Ralno viajara para muitas partes do mundo conhecido. Recontou com certo orgulho ter sido um dos que remadores que levaram o general romano Agrícola à terra para se tornar o governador da Bretanha. Ele tinha dois vícios, que eram ir a bordéis e beber vinho. Estava frustrado porque não tinha dinheiro para nenhum dos dois. Chegou ao ponto de passar a traçar planos para roubar e matar, se fosse preciso, para pôr as mãos em alguns siclos.Várias vezes convenceu-me a ajudá-lo a iniciar uma incursão criminosa, mas por alguma razão nenhum ricaço veio andando pela estrada na calada da noite rolando um barril cheio de ouro. Descartamos a idéia de ser marinheiros, pois as chances de ser contratado para a bordo de um navio eram muito pequenas. Havia muito mais marinheiros do que navios precisando de seus serviços. Tinha certeza de que se voltasse para o mar, seria apenas questão de tempo ele ir para num túmulo aquático.Para sair da pobreza entrou no exército romano. Deu-me algumas moedas que recebera como pagamento de alistamento.

Mais ou menos um dia depois de me despedir de Ralno. fui para os campos para evitar encontrar algum romano que poderia me forçar a entrar em alguma equipe de trabalho. No decorrer de minha jornada, dei com um velho camelo com um fiapo de vida em si. Ele me seguiu. Quando parei de noite, deitou-se a vários metros de mim. O camelo tinha várias marcas estranhas no corpo. Conclui que o animal fora solto por uni árabe que achou que ele estava doente e prestes a morrer. Somente uni árabe soltaria o camelo. Vários dias depois meu amigo estava quase recuperado. A medida que andava, comecei a falar com meu companheiro quadrúpede. Contava-lhe a história de minha vida quando ele saiu em disparada. Seu destino era uma fila de 12 camelos muito carregados que atravessava nosso caminho rumo ao litoral. Seus donos eram um grupo de hebreus. Os homens me examinaram e decidiram que eu era grego. Não os corrigi. Passaram algum tempo resolvendo o que fazer comigo. Pensei que estavam tramando alguma coisa que não queriam que os romanos soubessem. Um deles tirou uma espada curta romana e outro amarrou-me as mãos para atrás. Insistiram que fosse com eles e que não lhes criaria problemas. Quando me revistaram, encontraram as moedas. Quando devolveram as moedas à minha bolsa, senti que pouco tinha com que me preocupar.

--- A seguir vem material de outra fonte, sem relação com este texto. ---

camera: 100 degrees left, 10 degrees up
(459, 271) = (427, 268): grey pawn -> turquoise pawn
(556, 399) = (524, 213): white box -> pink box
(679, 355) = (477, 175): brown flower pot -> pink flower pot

Várias horas depois, chegamos a uma pequena enseada onde havia vários barcos abicados. Um navio balouçava nas ondas ao largo da costa. A tripulação grega estava nervosa porque meus captores estavam atrasados. Quando os camelos foram descarregados, vi que as cargas consistiam de espadas, pontas de lança e cabeças de flechas romanas recém-adquiridas de um arsenal romano. Os que guardavam o arsenal estavam agora recebendo novas ordens de Marte, o deus romano da guerra, na outra vida. Os hebreus me entregaram ao capitão grego do navio, que sabia que eu não era grego nativo. Ajudei-os a carregar os botes que levariam o saque ao navio.

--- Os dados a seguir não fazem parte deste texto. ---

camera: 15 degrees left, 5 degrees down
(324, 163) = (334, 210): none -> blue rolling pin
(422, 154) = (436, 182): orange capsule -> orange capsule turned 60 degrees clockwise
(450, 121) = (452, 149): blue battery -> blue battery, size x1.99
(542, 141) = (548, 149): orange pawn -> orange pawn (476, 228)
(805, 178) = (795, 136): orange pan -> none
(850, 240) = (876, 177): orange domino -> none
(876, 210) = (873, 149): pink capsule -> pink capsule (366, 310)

Navegamos naquela noite e descarregamos nossa carga em outra praia. Os que receberam a carga faziam parte de um bando multirracial composto em sua maior parte de hebreus, alguns negros e até mesmo um ou dois egípcios. Nosso navio, agora vazio, foi rumo à Grécia. Perguntei ao capitão a idade de sua vela. Ele riu e respondeu: “Já esteve no mar, não é?’ Calculei minha partida da Palestina no ano de 81 d.C., quando contava cerca de 20 anos. O Coliseu de Roma foi concluído no ano anterior e descrições dele haviam chegado rapidamente aos confins do império, O imperador Tito morreu posteriormente naquele ano e Dominiciano o substituiu.

Na Grécia arranjei emprego primeiro na construção de navios, depois cortando lenha para construí-los.

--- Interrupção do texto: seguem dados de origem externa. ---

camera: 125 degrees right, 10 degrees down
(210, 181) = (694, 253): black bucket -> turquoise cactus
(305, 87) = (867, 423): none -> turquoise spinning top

Certo outono, quando minha equipe de corte de madeira saiu de uma área, fiquei para trás com um viúvo chamado Scora. Trabalhei tanto como pastor como fabricante de couro. Certo dia acidentalmente me cortei ao raspar uma pele e a ferida infeccionou. Cai de cama com febre e depois de vários dias morri enquanto dormia. O ano era 88 d.C. e eu provavelmente tinha 27 anos.